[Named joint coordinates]
= Beginning of Section =
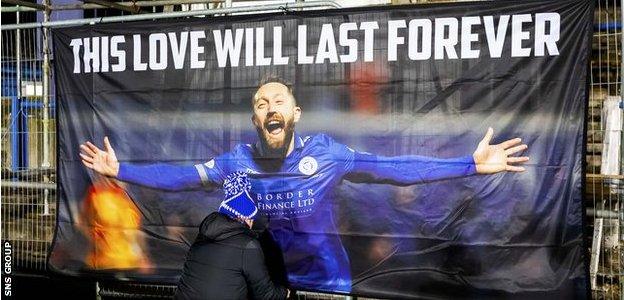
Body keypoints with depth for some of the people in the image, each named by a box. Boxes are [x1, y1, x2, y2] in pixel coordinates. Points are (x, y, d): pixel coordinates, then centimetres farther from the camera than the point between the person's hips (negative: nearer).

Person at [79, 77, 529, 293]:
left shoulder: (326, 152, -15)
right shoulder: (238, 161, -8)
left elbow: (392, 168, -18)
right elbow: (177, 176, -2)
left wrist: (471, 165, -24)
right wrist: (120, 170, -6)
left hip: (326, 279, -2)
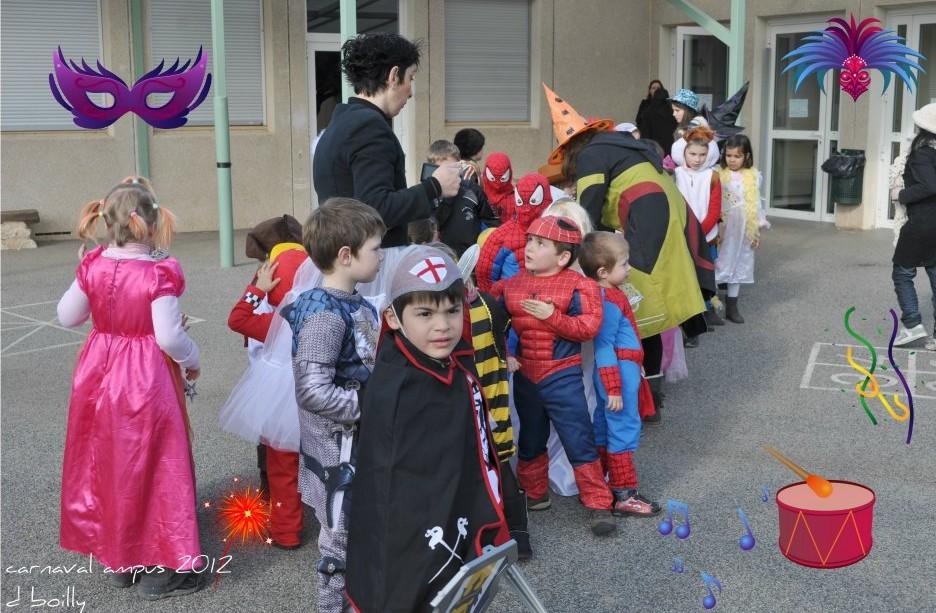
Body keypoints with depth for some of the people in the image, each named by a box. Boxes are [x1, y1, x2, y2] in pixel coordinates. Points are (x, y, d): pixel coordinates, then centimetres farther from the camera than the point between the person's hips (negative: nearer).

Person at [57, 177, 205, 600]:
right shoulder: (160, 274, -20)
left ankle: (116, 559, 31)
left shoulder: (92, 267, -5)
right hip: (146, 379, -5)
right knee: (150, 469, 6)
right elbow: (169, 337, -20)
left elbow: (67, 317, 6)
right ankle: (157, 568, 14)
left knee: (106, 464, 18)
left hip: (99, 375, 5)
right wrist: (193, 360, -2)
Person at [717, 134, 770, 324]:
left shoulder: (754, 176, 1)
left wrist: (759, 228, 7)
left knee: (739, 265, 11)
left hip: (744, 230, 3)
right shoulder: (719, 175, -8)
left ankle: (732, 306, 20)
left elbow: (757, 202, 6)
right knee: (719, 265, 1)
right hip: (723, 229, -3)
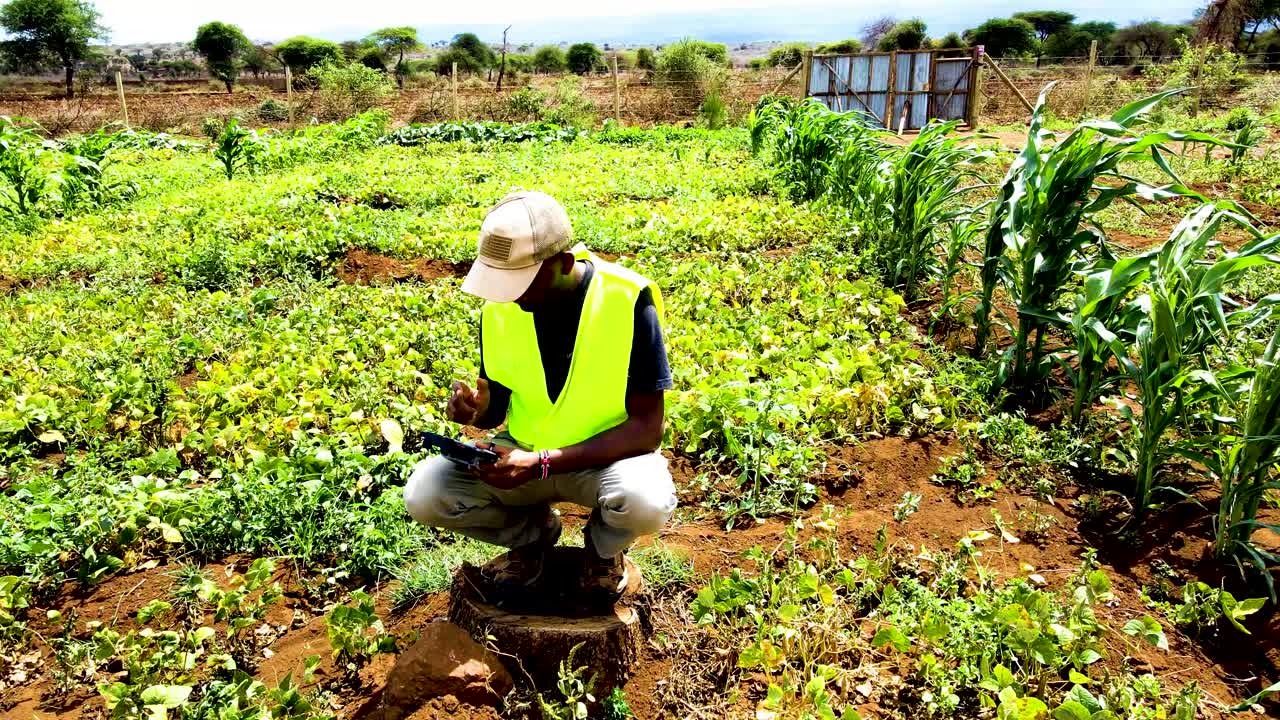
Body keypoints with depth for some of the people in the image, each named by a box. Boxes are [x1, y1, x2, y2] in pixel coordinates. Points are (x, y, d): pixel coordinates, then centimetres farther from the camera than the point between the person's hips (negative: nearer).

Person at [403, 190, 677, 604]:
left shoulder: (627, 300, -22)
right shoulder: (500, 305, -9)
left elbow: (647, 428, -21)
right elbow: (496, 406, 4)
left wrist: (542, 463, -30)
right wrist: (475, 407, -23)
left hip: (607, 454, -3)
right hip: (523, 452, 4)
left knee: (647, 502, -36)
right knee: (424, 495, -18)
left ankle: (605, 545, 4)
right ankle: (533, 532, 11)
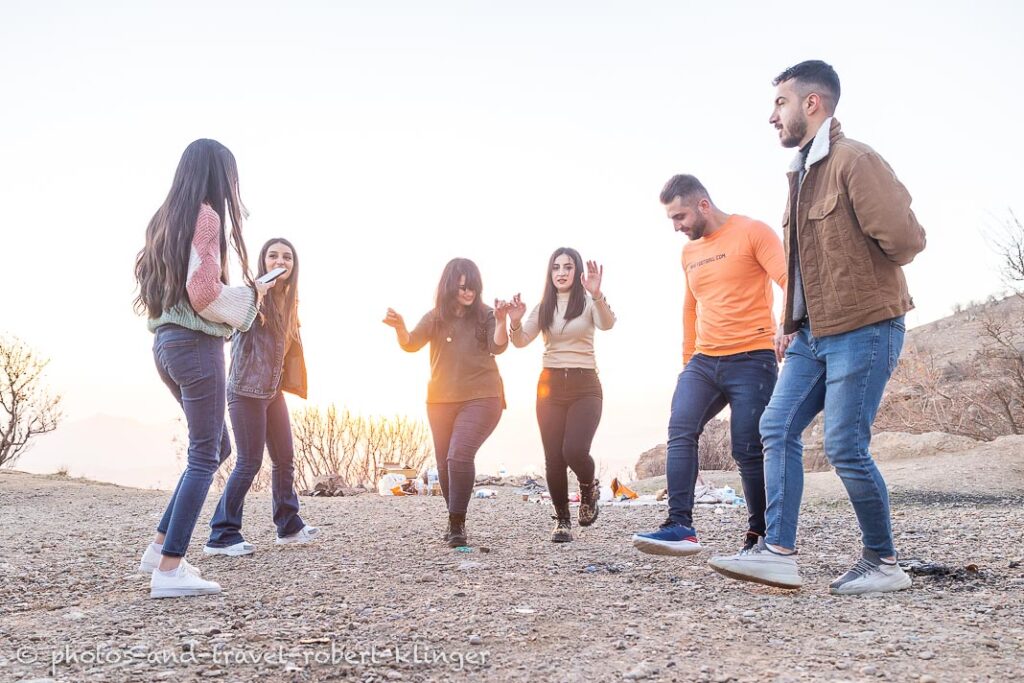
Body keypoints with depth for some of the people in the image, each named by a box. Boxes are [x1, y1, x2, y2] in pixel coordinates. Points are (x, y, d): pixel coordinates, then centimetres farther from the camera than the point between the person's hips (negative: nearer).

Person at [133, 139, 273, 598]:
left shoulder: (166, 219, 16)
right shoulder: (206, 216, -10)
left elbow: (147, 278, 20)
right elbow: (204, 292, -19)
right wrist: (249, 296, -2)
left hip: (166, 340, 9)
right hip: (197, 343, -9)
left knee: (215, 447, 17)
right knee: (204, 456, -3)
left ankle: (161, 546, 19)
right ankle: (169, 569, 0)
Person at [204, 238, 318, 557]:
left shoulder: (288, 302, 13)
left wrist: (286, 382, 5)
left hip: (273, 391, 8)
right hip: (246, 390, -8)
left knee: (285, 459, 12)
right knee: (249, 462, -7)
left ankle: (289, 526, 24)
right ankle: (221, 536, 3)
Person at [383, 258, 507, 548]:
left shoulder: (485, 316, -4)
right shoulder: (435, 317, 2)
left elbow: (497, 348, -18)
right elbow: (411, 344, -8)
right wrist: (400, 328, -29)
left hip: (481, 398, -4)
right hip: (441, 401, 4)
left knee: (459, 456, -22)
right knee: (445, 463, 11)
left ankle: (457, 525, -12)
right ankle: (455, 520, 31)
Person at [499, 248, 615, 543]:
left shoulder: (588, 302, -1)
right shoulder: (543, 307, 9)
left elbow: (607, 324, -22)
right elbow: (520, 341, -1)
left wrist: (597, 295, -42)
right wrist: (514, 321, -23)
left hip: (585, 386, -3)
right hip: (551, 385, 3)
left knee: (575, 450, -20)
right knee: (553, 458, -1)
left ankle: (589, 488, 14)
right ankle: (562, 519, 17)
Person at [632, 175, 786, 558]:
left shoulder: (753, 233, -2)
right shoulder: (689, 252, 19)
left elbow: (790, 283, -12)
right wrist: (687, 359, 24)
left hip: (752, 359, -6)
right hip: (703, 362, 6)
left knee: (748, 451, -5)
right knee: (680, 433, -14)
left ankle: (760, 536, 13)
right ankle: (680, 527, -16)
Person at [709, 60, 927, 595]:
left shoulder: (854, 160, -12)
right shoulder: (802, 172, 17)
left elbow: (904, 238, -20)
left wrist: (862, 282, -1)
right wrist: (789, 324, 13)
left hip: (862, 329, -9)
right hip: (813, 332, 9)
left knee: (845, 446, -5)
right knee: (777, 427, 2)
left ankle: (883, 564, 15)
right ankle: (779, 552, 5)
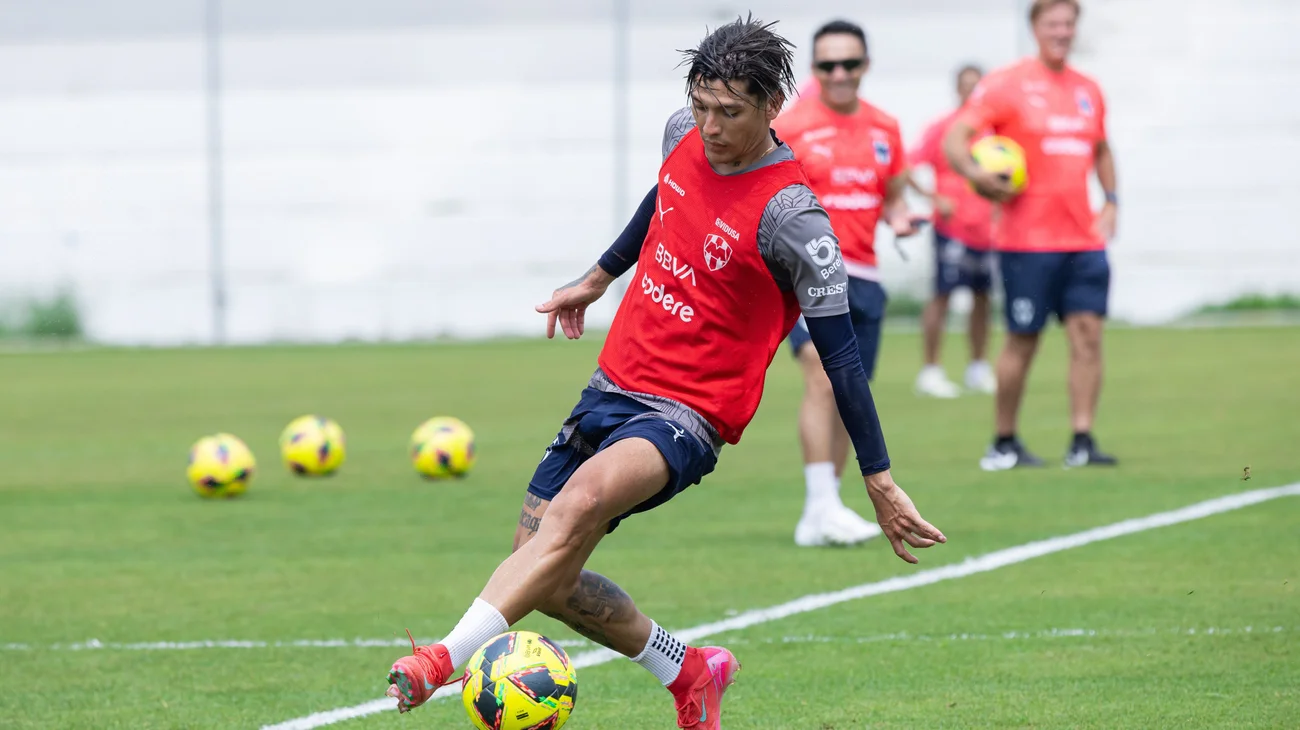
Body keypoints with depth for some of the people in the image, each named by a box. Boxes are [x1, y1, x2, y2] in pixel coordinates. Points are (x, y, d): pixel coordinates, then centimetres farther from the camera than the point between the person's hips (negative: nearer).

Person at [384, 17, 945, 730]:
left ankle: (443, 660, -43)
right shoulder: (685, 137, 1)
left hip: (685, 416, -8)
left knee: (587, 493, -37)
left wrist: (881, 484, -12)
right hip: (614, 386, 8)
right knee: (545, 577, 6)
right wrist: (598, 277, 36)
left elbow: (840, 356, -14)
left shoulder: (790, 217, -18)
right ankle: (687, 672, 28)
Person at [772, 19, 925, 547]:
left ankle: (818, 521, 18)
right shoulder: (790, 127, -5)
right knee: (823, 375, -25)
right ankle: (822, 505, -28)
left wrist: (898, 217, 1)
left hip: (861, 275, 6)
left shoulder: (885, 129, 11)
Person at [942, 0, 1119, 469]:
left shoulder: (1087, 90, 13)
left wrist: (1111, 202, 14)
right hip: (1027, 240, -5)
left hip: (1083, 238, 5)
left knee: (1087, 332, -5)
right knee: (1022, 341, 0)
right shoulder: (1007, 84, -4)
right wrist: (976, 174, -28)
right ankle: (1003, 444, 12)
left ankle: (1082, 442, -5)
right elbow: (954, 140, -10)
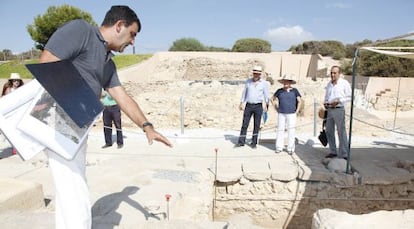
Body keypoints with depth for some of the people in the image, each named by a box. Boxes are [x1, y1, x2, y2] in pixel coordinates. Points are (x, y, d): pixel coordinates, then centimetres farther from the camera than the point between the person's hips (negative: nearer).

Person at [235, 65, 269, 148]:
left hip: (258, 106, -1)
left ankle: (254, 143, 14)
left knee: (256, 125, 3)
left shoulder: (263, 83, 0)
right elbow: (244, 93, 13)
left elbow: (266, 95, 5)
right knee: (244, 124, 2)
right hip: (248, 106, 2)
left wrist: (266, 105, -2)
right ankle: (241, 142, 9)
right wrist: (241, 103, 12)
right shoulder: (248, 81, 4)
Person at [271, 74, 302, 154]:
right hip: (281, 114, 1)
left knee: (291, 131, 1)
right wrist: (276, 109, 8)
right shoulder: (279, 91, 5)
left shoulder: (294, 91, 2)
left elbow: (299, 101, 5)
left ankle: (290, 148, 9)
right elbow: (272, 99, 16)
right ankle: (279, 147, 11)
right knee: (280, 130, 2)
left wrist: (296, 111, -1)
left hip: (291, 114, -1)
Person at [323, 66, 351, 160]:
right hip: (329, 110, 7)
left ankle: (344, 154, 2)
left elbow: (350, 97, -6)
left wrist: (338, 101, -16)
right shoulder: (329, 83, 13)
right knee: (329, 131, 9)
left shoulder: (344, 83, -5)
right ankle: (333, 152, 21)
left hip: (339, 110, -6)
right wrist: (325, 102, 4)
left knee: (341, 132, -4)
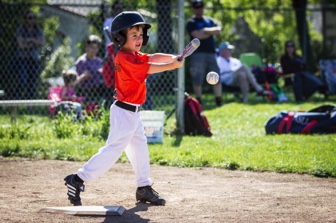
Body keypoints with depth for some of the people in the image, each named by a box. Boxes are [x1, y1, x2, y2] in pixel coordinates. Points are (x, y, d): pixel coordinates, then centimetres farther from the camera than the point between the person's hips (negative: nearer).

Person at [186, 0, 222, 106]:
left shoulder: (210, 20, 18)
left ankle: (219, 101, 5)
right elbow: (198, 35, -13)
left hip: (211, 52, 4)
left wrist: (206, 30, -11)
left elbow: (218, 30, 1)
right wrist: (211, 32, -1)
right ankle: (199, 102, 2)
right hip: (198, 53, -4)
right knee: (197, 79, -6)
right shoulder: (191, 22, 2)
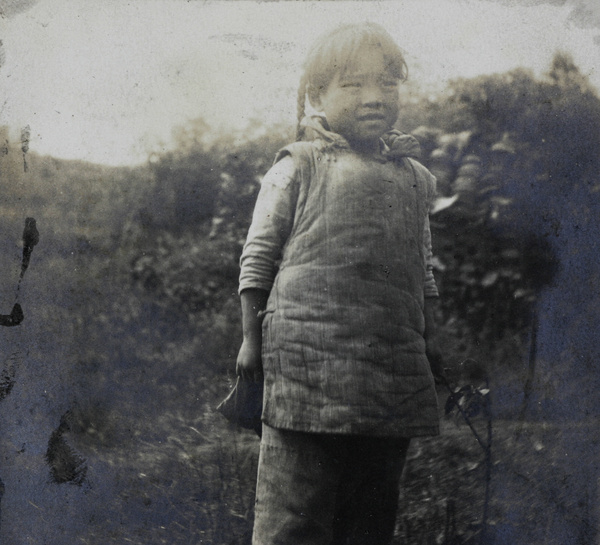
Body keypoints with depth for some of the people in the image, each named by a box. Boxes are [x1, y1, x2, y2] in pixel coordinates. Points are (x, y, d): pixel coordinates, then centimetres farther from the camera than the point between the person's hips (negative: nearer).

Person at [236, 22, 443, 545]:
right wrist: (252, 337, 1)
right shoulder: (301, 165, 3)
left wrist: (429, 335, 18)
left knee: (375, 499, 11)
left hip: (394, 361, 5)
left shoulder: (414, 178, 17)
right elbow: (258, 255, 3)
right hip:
= End of Section =
* Task: Could you put the lines of the material between the line holding "left shoulder: (294, 91, 2)" and the line holding "left elbow: (218, 30, 1)", inclusive, into a Markdown table with the columns Row and Text, skipping blank lines and leaving the pictures out?

* Written solution:
| Row | Text |
|---|---|
| 1 | left shoulder: (294, 91, 2) |
| 2 | left elbow: (299, 101, 5) |
| 3 | left ankle: (290, 148, 9) |
| 4 | right elbow: (272, 99, 16) |
| 5 | right ankle: (279, 147, 11) |
| 6 | right knee: (280, 130, 2) |
| 7 | left wrist: (296, 111, -1) |
| 8 | left hip: (291, 114, -1) |
| 9 | Person at [323, 66, 351, 160]: |
| 10 | right hip: (329, 110, 7) |
| 11 | left ankle: (344, 154, 2) |
| 12 | left elbow: (350, 97, -6) |
| 13 | left wrist: (338, 101, -16) |
| 14 | right shoulder: (329, 83, 13) |
| 15 | right knee: (329, 131, 9) |
| 16 | left shoulder: (344, 83, -5) |
| 17 | right ankle: (333, 152, 21) |
| 18 | left hip: (339, 110, -6) |
| 19 | right wrist: (325, 102, 4) |
| 20 | left knee: (341, 132, -4) |
| 21 | Body keypoints with depth for some of the people in the image, each named by a box. Boxes are [x1, y1, x2, y2] in pixel coordinates. Points are (x, y, d): pixel coordinates, then centimetres farther from the camera than the point between the person's hips (negative: nearer). |
| 22 | Person at [186, 0, 222, 106]: |
| 23 | left shoulder: (210, 20, 18) |
| 24 | left ankle: (219, 101, 5) |
| 25 | right elbow: (198, 35, -13) |
| 26 | left hip: (211, 52, 4) |
| 27 | left wrist: (206, 30, -11) |
| 28 | left elbow: (218, 30, 1) |